3. An amorphous solid dispersion of claim 5, wherein the pharmaceutically acceptable excipient is selected from the group comprising of polyvinyl pyrrolidone, povidone K-30, povidone K-60, Povidone K-90, polyvinylpyrrolidone vinylacetate, co-povidone NF, polyvinylacetal diethylaminoacetate (AEA®), polyvinyl acetate phthalate, polysorbate 80, polyoxyethylene–polyoxypropylene copolymers (Poloxamer® 188), polyoxyethylene (40) stearate, polyethyene glycol monomethyl ether, polyethyene glycol, poloxamer 188, pluronic F-68, methylcellulose, methacrylic acid copolymer (Eudragit), hydroxypropylmethyl cellulose phthalate, hydroxypropylmethyl cellulose acetate succinate, hydroxypropylmethyl cellulose, hydroxypropyl cellulose SL, hydroxyethyl cellulose, ethyl cellulose.
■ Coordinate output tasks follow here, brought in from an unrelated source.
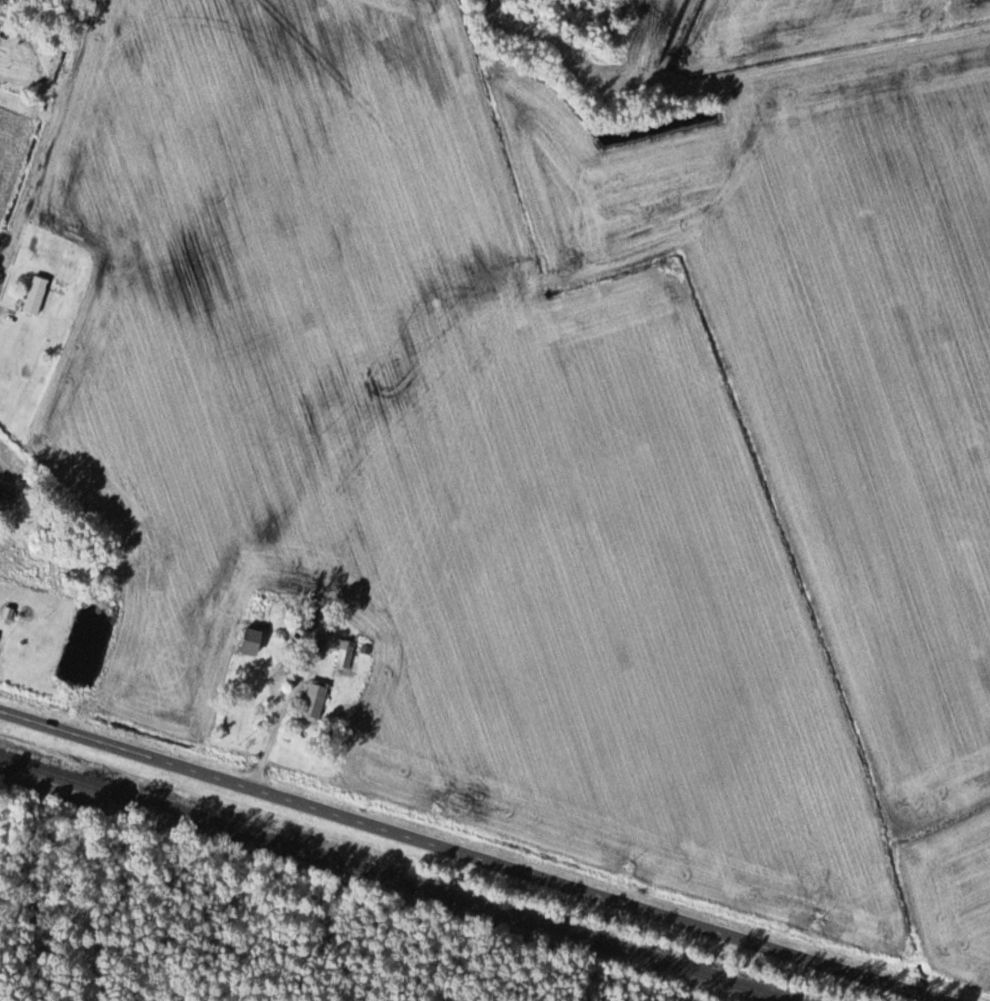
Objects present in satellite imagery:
road: (32, 85)
road: (42, 161)
building: (36, 295)
building: (7, 499)
building: (3, 545)
building: (254, 627)
building: (316, 638)
building: (346, 654)
building: (315, 702)
road: (469, 856)
railway: (396, 878)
4. A process for the preparation of an amorphous form of Selinexor of clam 1, comprising the steps of:
a. providing a solution of Selinexor in a solvent or a mixture thereof;
b. removing the solvent from the solution obtained in step a); and
c. isolating the amorphous form of Selinexor.
d. optionally, combining amorphous form of step c) with atleast one pharmaceutically acceptable excipient.
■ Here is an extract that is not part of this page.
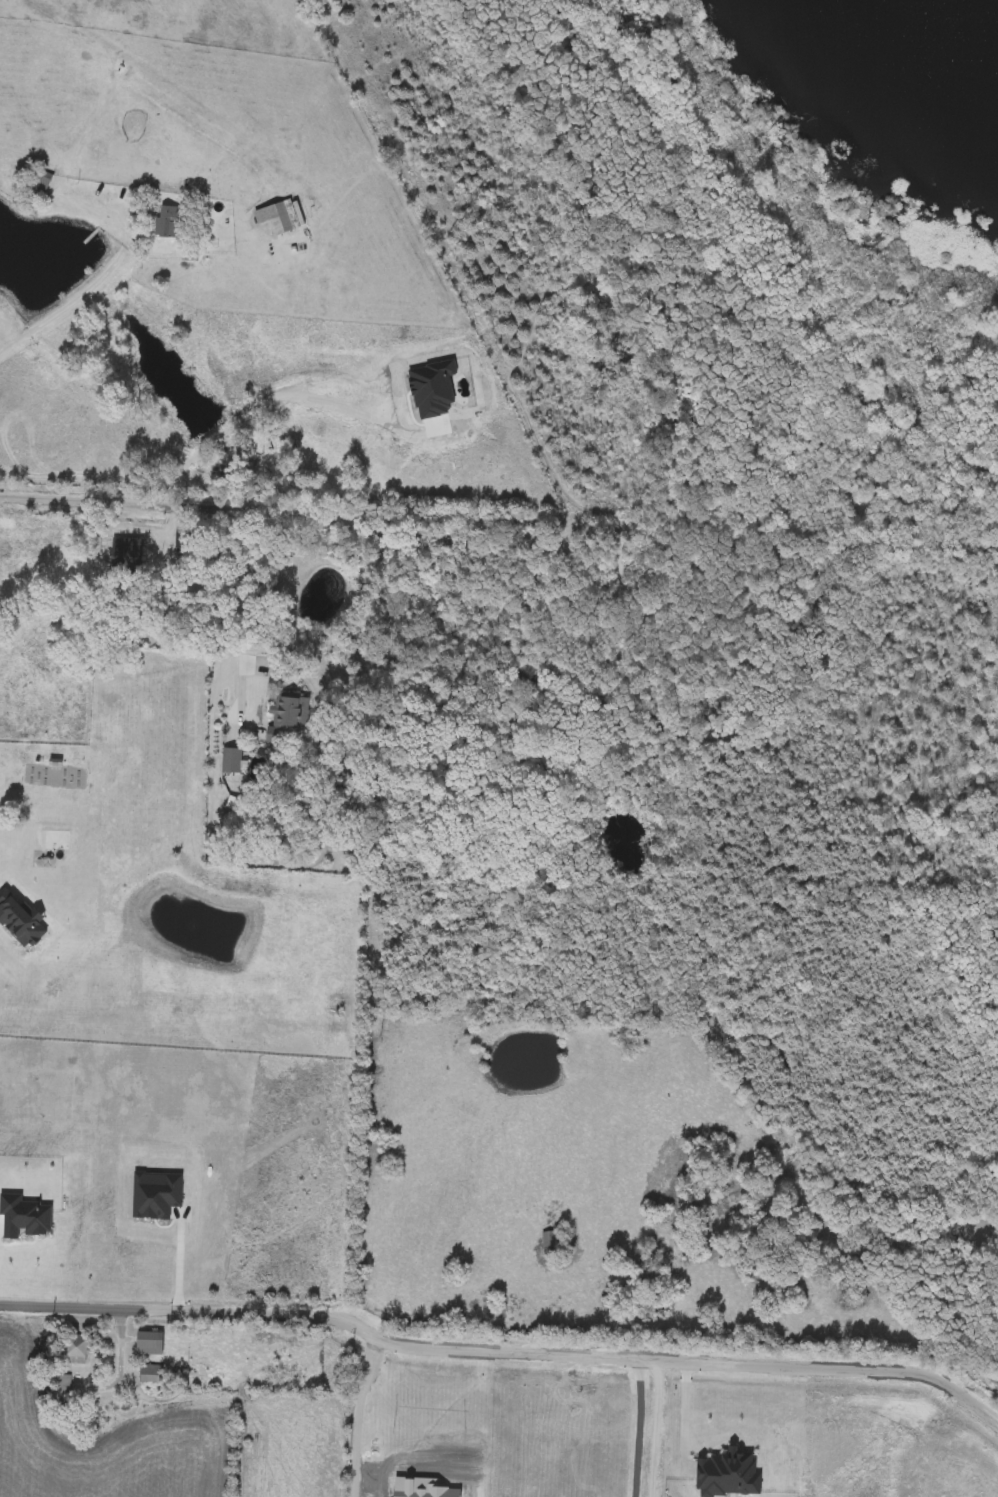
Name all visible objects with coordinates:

5. A process of claim 6, wherein solvent at step a) is selected from the group comprising of methanol, ethanol, 2-propanol, acetone, methyl ethyl ketone, methyl isobutyl ketone or mixtures thereof.
6. A process for the preparation of crystalline form of Selinexor or a solvate thereof, comprising the step of converting amorphous Selinexor to crystalline form of Selinexor or a solvate thereof.
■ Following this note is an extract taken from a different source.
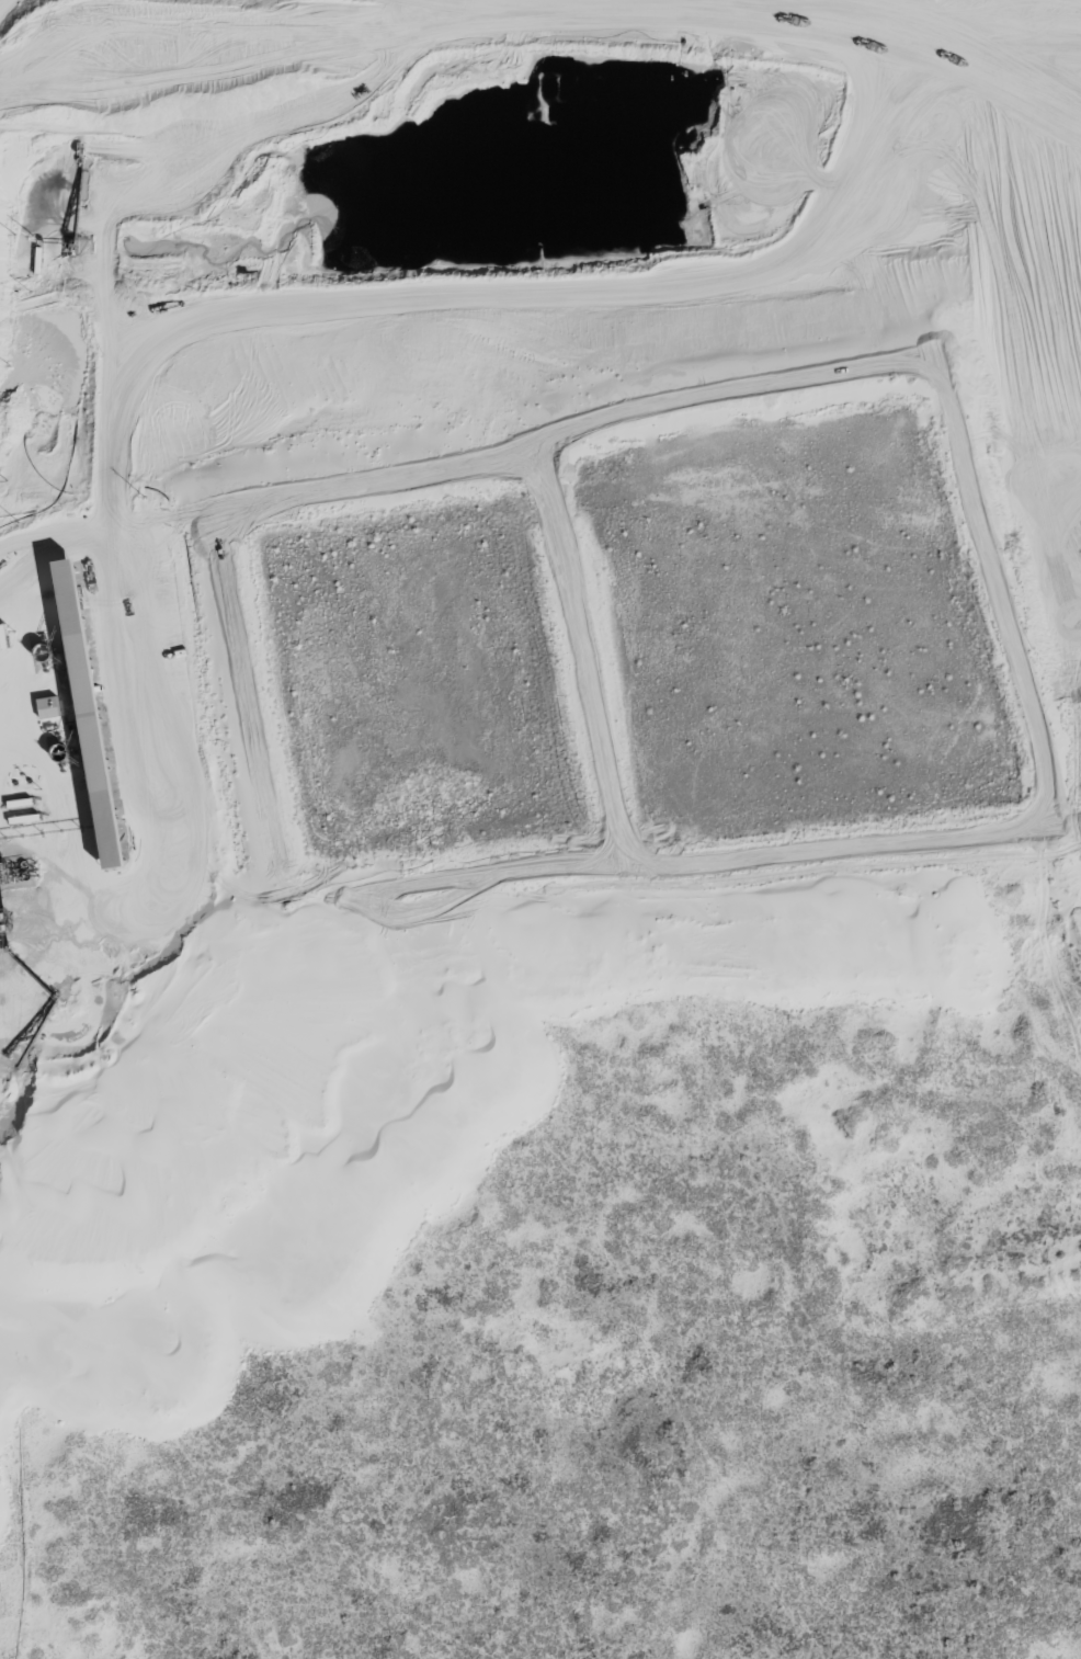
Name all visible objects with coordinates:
quarry: (434, 650)
building: (102, 714)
7. A process for the preparation of an amorphous solid dispersion of Selinexor of claim 4, comprising the steps of:
a. providing a solution of Selinexor and atleast one pharmaceutically acceptable excipient in a solvent or a mixture thereof;
b. removing the solvent from the solution obtained in step a), and
c. isolating the amorphous solid dispersion of Selinexor.
d. optionally, combining amorphous solid dispersion of step c) with atleast one additional pharmaceutically acceptable excipient.
8. A process of claim 9, wherein solvent at step a) is selected from the group comprising of methanol, ethanol, 2-propanol, acetone, methyl ethyl ketone, methyl isobutyl ketone or mixtures thereof.
9. A pharmaceutical composition comprising amorphous form of Selinexor or amorphous solid dispersion of Selinexor together with atleast one pharmaceutically acceptable excipient and atleast one additional one pharmaceutically acceptable excipient.
10. A pharmaceutical composition comprising amorphous form or amorphous solid dispersion of Selinexor and atleast one additional pharmaceutically acceptable excipient, wherein the additional excipient is selected from the group comprising of colloidal silicon dioxide, fumed silicon dioxide, porous silica, polyethylene or polyvinyl alcohol copolymer, polyethylene or polyvinyl pyrrolidinone copolymer and microcrystalline cellulose.